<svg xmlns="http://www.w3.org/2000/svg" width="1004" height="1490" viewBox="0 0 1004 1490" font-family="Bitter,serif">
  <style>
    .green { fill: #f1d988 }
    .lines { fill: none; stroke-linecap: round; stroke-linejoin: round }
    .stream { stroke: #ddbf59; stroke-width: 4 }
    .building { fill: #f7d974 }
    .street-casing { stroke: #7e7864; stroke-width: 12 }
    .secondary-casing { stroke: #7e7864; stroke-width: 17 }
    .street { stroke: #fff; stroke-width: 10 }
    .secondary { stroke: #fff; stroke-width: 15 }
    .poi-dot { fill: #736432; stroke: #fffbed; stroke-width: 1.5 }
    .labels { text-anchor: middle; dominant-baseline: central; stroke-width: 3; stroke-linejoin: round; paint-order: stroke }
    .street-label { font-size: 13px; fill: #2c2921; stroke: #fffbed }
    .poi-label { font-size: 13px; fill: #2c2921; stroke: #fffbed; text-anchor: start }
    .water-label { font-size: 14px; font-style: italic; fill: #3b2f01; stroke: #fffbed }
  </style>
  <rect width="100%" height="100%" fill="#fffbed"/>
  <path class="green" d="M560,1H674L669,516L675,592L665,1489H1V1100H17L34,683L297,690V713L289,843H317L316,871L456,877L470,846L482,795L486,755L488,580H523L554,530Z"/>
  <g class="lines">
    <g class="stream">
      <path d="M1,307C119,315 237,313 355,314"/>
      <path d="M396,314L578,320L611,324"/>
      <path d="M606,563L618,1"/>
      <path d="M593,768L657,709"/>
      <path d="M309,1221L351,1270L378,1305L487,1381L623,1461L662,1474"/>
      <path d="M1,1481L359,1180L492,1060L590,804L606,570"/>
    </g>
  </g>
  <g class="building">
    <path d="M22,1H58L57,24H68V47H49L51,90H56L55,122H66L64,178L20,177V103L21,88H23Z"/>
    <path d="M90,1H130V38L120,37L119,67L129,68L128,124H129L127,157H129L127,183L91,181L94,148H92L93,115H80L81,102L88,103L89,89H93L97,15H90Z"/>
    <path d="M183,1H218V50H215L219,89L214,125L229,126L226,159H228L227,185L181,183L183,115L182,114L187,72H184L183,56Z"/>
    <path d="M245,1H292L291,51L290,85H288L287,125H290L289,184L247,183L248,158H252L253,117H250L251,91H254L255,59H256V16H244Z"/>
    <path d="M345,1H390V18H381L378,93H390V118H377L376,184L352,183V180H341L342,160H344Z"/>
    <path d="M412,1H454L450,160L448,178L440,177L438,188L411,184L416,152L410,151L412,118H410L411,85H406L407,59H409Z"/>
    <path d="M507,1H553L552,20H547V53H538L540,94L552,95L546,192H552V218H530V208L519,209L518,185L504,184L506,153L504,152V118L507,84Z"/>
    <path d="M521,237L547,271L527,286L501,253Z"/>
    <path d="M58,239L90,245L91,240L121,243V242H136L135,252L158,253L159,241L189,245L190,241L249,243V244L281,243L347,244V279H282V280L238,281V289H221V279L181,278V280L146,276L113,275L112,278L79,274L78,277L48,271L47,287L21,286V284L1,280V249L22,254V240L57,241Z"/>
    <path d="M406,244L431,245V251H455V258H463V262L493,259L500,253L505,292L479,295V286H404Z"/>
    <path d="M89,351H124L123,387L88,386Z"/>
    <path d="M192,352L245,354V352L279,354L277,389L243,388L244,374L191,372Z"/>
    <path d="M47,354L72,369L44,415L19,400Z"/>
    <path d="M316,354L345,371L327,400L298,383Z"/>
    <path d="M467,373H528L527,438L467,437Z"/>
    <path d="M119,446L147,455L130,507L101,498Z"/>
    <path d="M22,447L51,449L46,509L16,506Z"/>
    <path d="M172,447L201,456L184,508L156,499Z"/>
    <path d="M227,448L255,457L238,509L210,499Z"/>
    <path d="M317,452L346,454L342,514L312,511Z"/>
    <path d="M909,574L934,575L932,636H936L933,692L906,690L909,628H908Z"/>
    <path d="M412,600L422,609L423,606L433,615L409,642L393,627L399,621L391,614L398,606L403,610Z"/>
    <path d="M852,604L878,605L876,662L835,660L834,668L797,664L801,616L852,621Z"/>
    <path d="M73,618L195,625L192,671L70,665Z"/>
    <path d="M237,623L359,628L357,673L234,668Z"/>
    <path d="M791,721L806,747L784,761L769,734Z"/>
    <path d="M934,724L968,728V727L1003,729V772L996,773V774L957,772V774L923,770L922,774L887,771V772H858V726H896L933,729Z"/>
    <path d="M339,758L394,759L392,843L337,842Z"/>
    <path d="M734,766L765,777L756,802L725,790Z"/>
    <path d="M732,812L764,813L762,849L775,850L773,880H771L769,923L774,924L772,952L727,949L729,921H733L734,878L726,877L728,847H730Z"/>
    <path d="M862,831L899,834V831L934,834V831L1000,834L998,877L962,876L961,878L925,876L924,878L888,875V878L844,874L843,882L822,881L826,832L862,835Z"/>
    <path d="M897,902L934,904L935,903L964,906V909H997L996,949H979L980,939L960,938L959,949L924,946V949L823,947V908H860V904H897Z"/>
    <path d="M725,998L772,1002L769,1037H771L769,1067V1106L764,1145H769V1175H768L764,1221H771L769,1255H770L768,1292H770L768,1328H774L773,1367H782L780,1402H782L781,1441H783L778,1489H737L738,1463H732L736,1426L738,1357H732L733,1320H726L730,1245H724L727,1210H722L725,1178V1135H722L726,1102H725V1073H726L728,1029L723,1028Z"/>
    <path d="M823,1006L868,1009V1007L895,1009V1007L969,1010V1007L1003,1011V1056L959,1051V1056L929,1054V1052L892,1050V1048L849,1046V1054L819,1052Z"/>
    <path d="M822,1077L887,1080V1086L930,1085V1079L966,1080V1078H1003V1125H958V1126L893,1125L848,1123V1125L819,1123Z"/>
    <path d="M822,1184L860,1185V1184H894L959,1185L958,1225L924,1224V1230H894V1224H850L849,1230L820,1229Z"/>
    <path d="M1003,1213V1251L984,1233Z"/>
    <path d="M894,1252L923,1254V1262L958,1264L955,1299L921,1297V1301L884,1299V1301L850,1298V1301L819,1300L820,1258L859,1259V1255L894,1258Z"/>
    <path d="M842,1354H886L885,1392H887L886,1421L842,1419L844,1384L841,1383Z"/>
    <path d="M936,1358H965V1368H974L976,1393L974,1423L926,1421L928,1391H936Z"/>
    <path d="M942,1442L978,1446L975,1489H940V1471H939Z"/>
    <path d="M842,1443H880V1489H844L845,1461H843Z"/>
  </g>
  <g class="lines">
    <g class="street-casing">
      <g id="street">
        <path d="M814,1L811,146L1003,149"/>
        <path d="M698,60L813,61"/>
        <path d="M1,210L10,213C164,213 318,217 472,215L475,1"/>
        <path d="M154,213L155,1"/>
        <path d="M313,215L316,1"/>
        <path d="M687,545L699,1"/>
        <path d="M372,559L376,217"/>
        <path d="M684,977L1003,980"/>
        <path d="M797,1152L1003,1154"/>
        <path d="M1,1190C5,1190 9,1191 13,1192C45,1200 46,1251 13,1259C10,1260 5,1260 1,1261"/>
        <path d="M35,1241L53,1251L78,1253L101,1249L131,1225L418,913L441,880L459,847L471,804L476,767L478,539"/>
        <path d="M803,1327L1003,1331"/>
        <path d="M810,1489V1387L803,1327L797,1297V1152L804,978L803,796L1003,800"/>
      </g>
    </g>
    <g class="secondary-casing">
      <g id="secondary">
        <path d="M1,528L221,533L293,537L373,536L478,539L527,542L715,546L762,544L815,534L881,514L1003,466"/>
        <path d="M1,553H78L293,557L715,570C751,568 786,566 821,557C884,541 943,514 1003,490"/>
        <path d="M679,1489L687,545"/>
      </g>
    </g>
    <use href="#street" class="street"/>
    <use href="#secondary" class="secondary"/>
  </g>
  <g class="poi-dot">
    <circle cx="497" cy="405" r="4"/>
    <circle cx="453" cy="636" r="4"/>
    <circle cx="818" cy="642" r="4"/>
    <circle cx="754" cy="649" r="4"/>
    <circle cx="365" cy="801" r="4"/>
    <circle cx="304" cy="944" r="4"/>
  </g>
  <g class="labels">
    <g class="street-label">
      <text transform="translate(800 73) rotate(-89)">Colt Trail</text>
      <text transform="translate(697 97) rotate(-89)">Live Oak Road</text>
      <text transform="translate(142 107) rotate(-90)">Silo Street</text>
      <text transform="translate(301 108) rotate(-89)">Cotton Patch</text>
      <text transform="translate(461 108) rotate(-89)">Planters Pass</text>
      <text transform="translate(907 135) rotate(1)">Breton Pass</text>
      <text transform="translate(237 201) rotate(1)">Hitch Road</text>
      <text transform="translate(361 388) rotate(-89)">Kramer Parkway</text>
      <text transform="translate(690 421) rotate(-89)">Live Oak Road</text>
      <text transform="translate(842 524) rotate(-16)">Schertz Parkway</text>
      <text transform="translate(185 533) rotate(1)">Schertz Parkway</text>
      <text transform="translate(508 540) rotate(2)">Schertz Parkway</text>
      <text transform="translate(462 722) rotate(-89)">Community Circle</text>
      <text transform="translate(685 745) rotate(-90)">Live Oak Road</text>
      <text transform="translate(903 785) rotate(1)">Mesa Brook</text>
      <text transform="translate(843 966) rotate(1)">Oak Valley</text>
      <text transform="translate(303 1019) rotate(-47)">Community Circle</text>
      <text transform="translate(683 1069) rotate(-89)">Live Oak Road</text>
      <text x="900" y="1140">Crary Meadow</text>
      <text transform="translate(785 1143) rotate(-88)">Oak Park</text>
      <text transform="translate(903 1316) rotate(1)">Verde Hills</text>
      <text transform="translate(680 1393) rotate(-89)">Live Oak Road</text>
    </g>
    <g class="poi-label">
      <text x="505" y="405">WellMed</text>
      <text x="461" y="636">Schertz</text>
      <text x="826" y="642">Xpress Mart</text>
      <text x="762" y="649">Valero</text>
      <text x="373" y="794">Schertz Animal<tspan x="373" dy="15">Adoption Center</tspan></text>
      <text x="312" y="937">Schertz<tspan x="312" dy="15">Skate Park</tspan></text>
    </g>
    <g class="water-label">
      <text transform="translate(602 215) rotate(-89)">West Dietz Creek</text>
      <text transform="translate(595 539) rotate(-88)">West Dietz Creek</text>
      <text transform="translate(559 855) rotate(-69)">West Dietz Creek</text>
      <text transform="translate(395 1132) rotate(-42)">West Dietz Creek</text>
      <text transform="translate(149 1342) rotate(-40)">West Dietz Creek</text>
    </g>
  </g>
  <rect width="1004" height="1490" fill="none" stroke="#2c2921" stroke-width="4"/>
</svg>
☆ ☆ ☆ ☆ ☆ ☆ ☆
Problem to work on: Say how many lines of the material above contain the string "labels". Write nothing but the number.

Solution below: 2